*ABOUT THIS TASK*
Copy the lines between the one holding "melts and evaporates." and the one holding "Lesson 5 - 8: Mooing", inclusive, with no changes.
*** Opening SUPPLIED MATERIAL ***
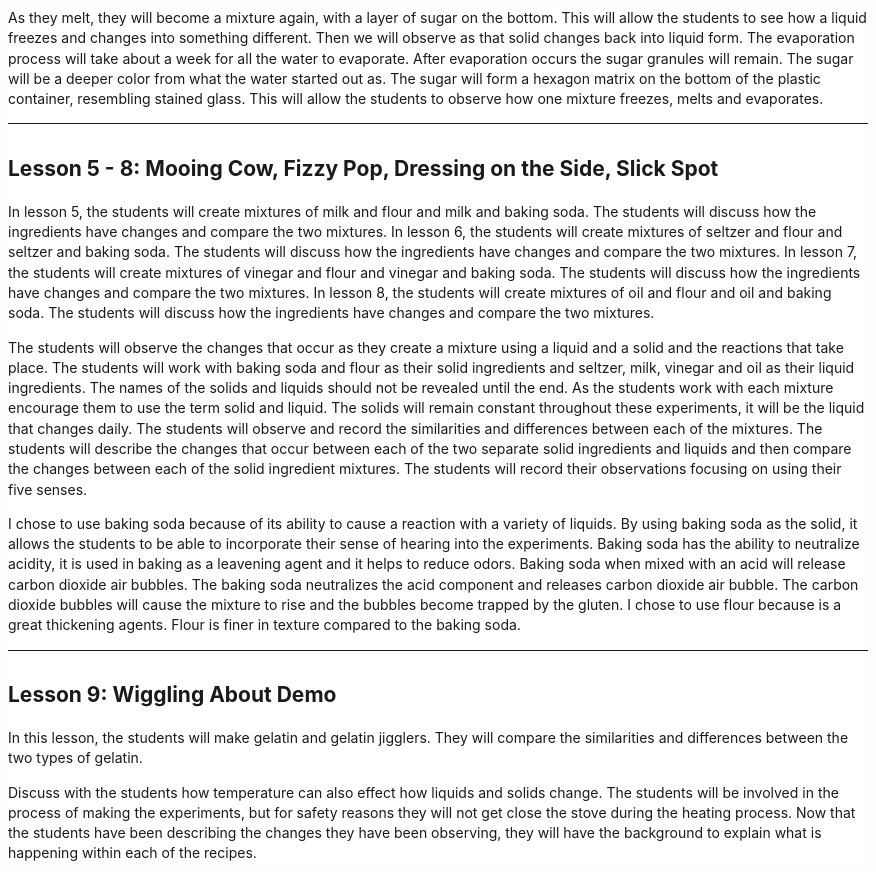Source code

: As they melt, they will become a mixture again, with a layer of sugar on the bottom.  This will allow the students to see how a liquid freezes and changes into something different. Then we will observe as that solid changes back into liquid form. The evaporation process will take about a week for all the water to evaporate. After evaporation occurs the sugar granules will remain. The sugar will be a deeper color from what the water started out as. The sugar will form a hexagon matrix on the bottom of the plastic container, resembling stained glass. This will allow the students to observe how one mixture freezes, melts and evaporates.
</p>
<hr/>
<h2>
Lesson 5 - 8: Mooing Cow, Fizzy Pop, Dressing on the Side, Slick Spot
</h2>
<p>
In lesson 5, the students will create mixtures of milk and flour and milk and baking soda. The students will discuss how the ingredients have changes and compare the two mixtures. In lesson 6, the students will create mixtures of seltzer and flour and seltzer and baking soda. The students will discuss how the ingredients have changes and compare the two mixtures. In lesson 7, the students will create mixtures of vinegar and flour and vinegar and baking soda. The students will discuss how the ingredients have changes and compare the two mixtures. In lesson 8, the students will create mixtures of oil and flour and oil and baking soda. The students will discuss how the ingredients have changes and compare the two mixtures.
</p>
<p>
The students will observe the changes that occur as they create a mixture using a liquid and a solid and the reactions that take place. The students will work with baking soda and flour as their solid ingredients and seltzer, milk, vinegar and oil as their liquid ingredients. The names of the solids and liquids should not be revealed until the end. As the students work with each mixture encourage them to use the term solid and liquid.  The solids will remain constant throughout these experiments, it will be the liquid that changes daily.  The students will observe and record the similarities and differences between each of the mixtures. The students will describe the changes that occur between each of the two separate solid ingredients and liquids and then compare the changes between each of the solid ingredient mixtures. The students will record their observations focusing on using their five senses.
</p>
<p>
I chose to use baking soda because of its ability to cause a reaction with a variety of liquids. By using baking soda as the solid, it allows the students to be able to incorporate their sense of hearing into the experiments. Baking soda has the ability to neutralize acidity, it is used in baking as a leavening agent and it helps to reduce odors. Baking soda when mixed with an acid will release carbon dioxide air bubbles. The baking soda neutralizes the acid component and releases carbon dioxide air bubble. The carbon dioxide bubbles will cause the mixture to rise and the bubbles become trapped by the gluten.  I chose to use flour because is a great thickening agents. Flour is finer in texture compared to the baking soda.
</p>
<hr/>
<h2>
Lesson 9: Wiggling About Demo
</h2>
<p>
In this lesson, the students will make gelatin and gelatin jigglers. They will compare the similarities and differences between the two types of gelatin.
</p>
<p>
Discuss with the students how temperature can also effect how liquids and solids change. The students will be involved in the process of making the experiments, but for safety reasons they will not get close the stove during the heating process. Now that the students have been describing the changes they have been observing, they will have the background to explain what is happening within each of the recipes.
</p>
<p>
*** Closing SUPPLIED MATERIAL ***
*SOLUTION*
: As they melt, they will become a mixture again, with a layer of sugar on the bottom.  This will allow the students to see how a liquid freezes and changes into something different. Then we will observe as that solid changes back into liquid form. The evaporation process will take about a week for all the water to evaporate. After evaporation occurs the sugar granules will remain. The sugar will be a deeper color from what the water started out as. The sugar will form a hexagon matrix on the bottom of the plastic container, resembling stained glass. This will allow the students to observe how one mixture freezes, melts and evaporates.
</p>
<hr/>
<h2>
Lesson 5 - 8: Mooing Cow, Fizzy Pop, Dressing on the Side, Slick Spot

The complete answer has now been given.